The Eye of the Storm
THE EYE OF THE STORM (2012)
Starring Geoffrey Rush, Charlotte Rampling, Judy Davis, Alexandra Schepisi, Maria Theodorakis, Helen Morse, John Gaden, Colin Friels, Robyn Nevin and Dustin Clare.
Screenplay by Judy Morris.
Directed by Fred Schepisi.
Distributed by Sycamore Entertainment. 119 minutes. Rated R.
The novels of Patrick White, an Australian Nobel laureate in the 1970s, have long been thought to be unfilmable. A dense, exacting, internalized writer, one who would sometimes take an entire page to describe a character standing up from a chair, was just too deep to externalize. The author’s writing has occasionally been considered for film adaptation, but those attempts almost inevitably were eventually abandoned. The Eye of the Storm is the first film adaptation from a White novel to reach the screen, although White’s short story “The Night of the Prowler” was filmed in 1978.
So, were the nay-sayers right? Is White’s fiction too introspective to be brought to the screen?
Somewhat.
The Eye of the Storm has an old Merchant-Ivory vibe. It is a piece of lit-er-ah-chure, smart, slow-moving and intense.
Yet the spectacular acting and a surprise grenade of a performance by Charlotte Rampling make it worth the attempt. Yes, the book is too condensed in a film format to flourish, but they did it as well as it probably could be done.

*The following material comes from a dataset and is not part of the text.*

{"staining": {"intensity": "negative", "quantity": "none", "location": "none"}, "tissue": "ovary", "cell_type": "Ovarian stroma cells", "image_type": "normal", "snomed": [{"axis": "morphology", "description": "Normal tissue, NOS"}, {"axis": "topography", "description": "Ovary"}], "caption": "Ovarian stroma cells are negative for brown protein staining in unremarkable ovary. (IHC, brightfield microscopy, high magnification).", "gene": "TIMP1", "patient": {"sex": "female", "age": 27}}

The Eye of the Storm is a drama of manners which is knocked off its moorings by a wonderfully, spectacularly ill-mannered character. That character is Elizabeth Hunter (played by a stunning Charlotte Rampling), the dying matriarch of a collapsing Australian family. Mrs. Hunter is rich, spoiled, vindictive and sexually adventurous, even at her advanced age.
She invites her estranged adult children – both of whom have moved away from Australia and found some quickly fleeting fame – back to the family homestead to be with her in her final days. Sir Basil (Geoffrey Rush) has made a name for himself as an actor in England, however in recent years the critics have been savage and the roles have been drying up. Dorothy (Judy Davis) is the divorcee of a French prince, however all she got in the divorce was the continued use of the title Princess. She is broke and living off the generosity of friends.

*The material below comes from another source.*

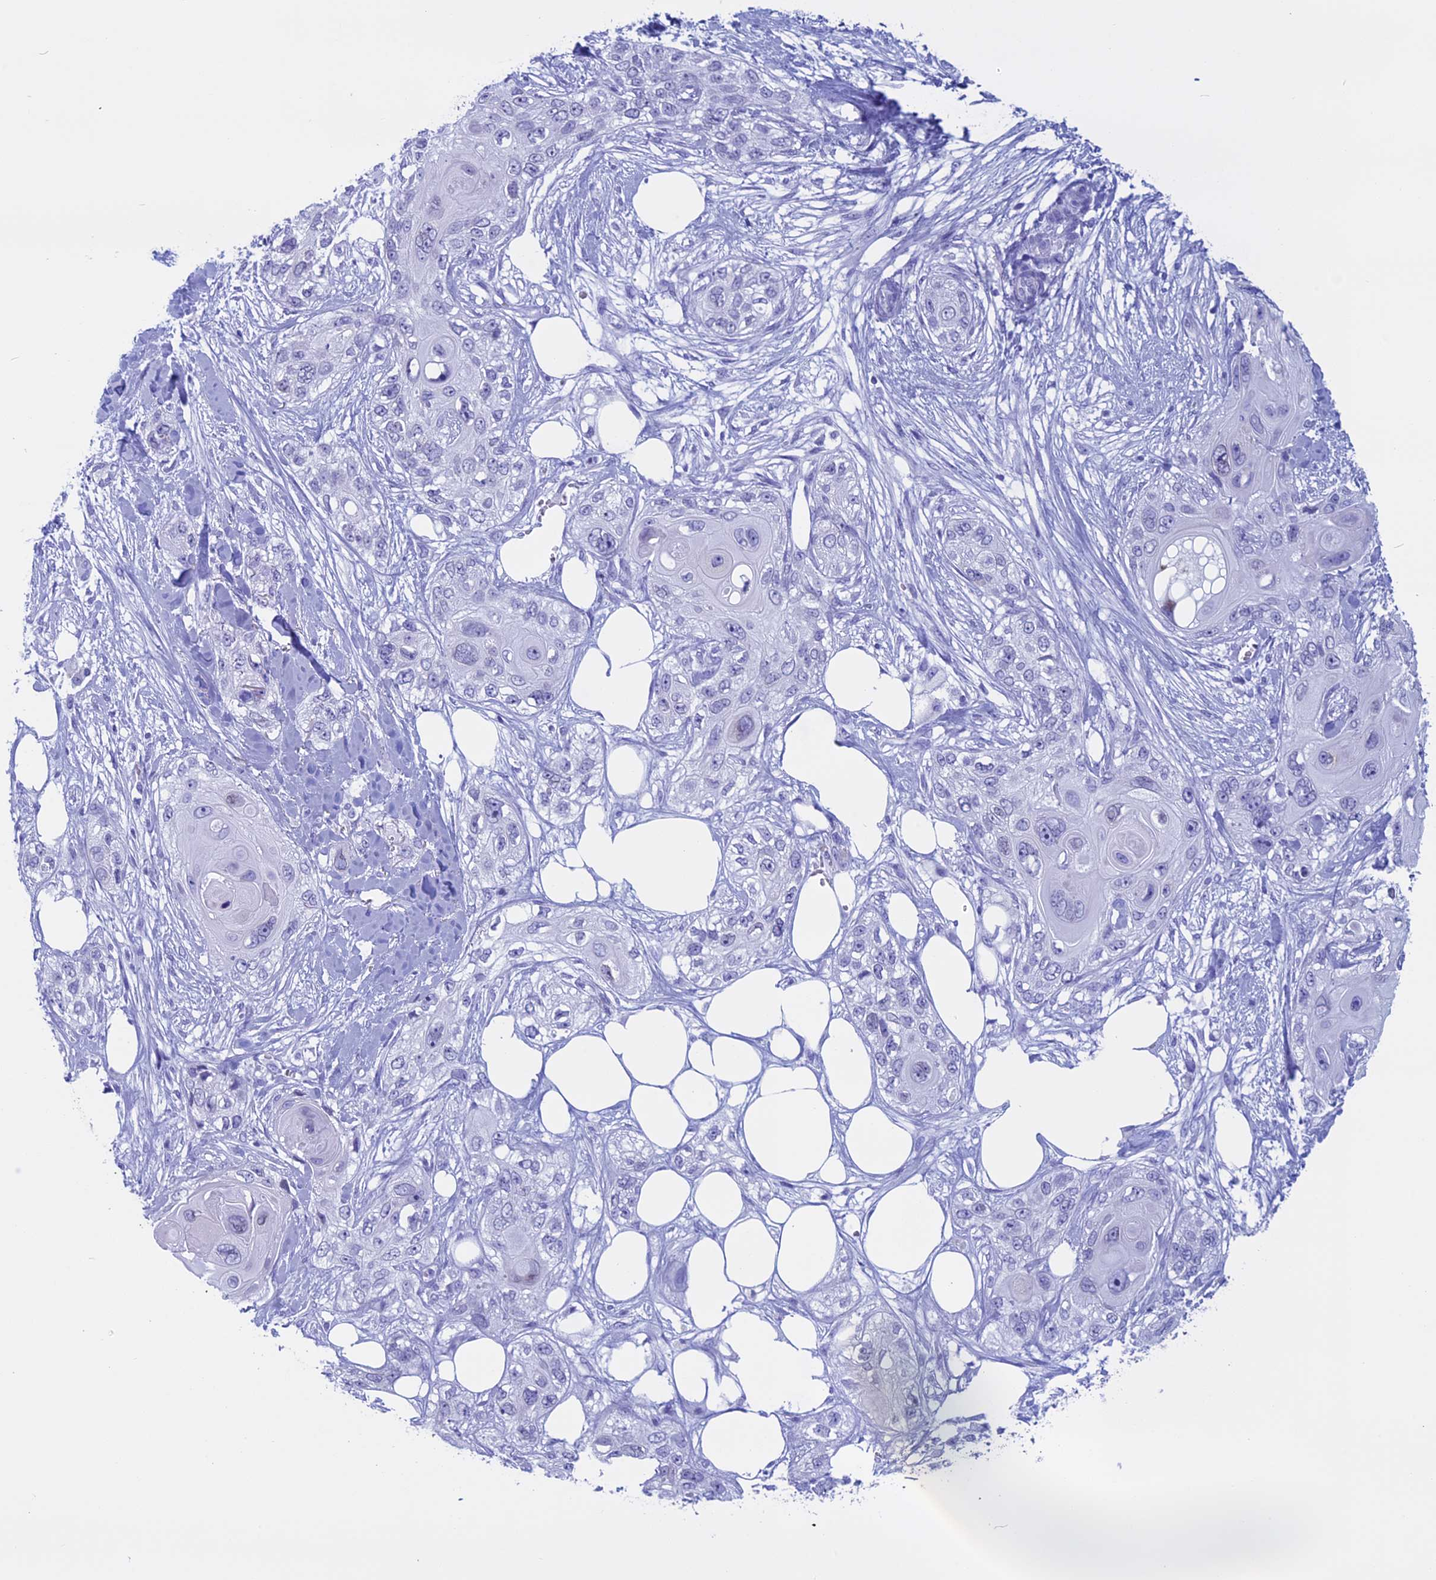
{"staining": {"intensity": "negative", "quantity": "none", "location": "none"}, "tissue": "skin cancer", "cell_type": "Tumor cells", "image_type": "cancer", "snomed": [{"axis": "morphology", "description": "Normal tissue, NOS"}, {"axis": "morphology", "description": "Squamous cell carcinoma, NOS"}, {"axis": "topography", "description": "Skin"}], "caption": "High magnification brightfield microscopy of skin squamous cell carcinoma stained with DAB (brown) and counterstained with hematoxylin (blue): tumor cells show no significant expression. (DAB IHC, high magnification).", "gene": "FAM169A", "patient": {"sex": "male", "age": 72}}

Both of the siblings are obviously damaged by their past – he is flighty, sex and status obsessed and afraid of any kind of commitment, while she is horribly uptight and nearly impossible to reach. They cannot stand being home, and yet they both see their eventual inheritances as their salvation, so they have to swallow their pride and put up with their mother’s casual put downs, as they have so many times before.
Rush and Davis are both wonderful in their roles – as usual for them – however it is Rampling who stuns in this brave portrayal. She is not afraid to be hideously ugly – physically and behaviorally – nor does she flinch from putting herself in some very awkward moments, such as a late scene when her mind is slipping and she must be taken to the commode by a nurse. Rampling (who is only in her 60s, playing older) does a stunning job of not only playing Mrs. Hunter as an old dying woman, but also as a younger, more vivacious and sexual being in her 40s. It is a spectacular performance in a film that has several very, very good ones.
The Eye of the Storm is a bit too introverted and slow-moving to gain any huge popular success – it is almost like movie-going as lit homework. However, it will find a hearty welcome from fans of period dramas like Upstairs Downstairs, The Remains of the Day. Sense and Sensibility and Downton Abbey.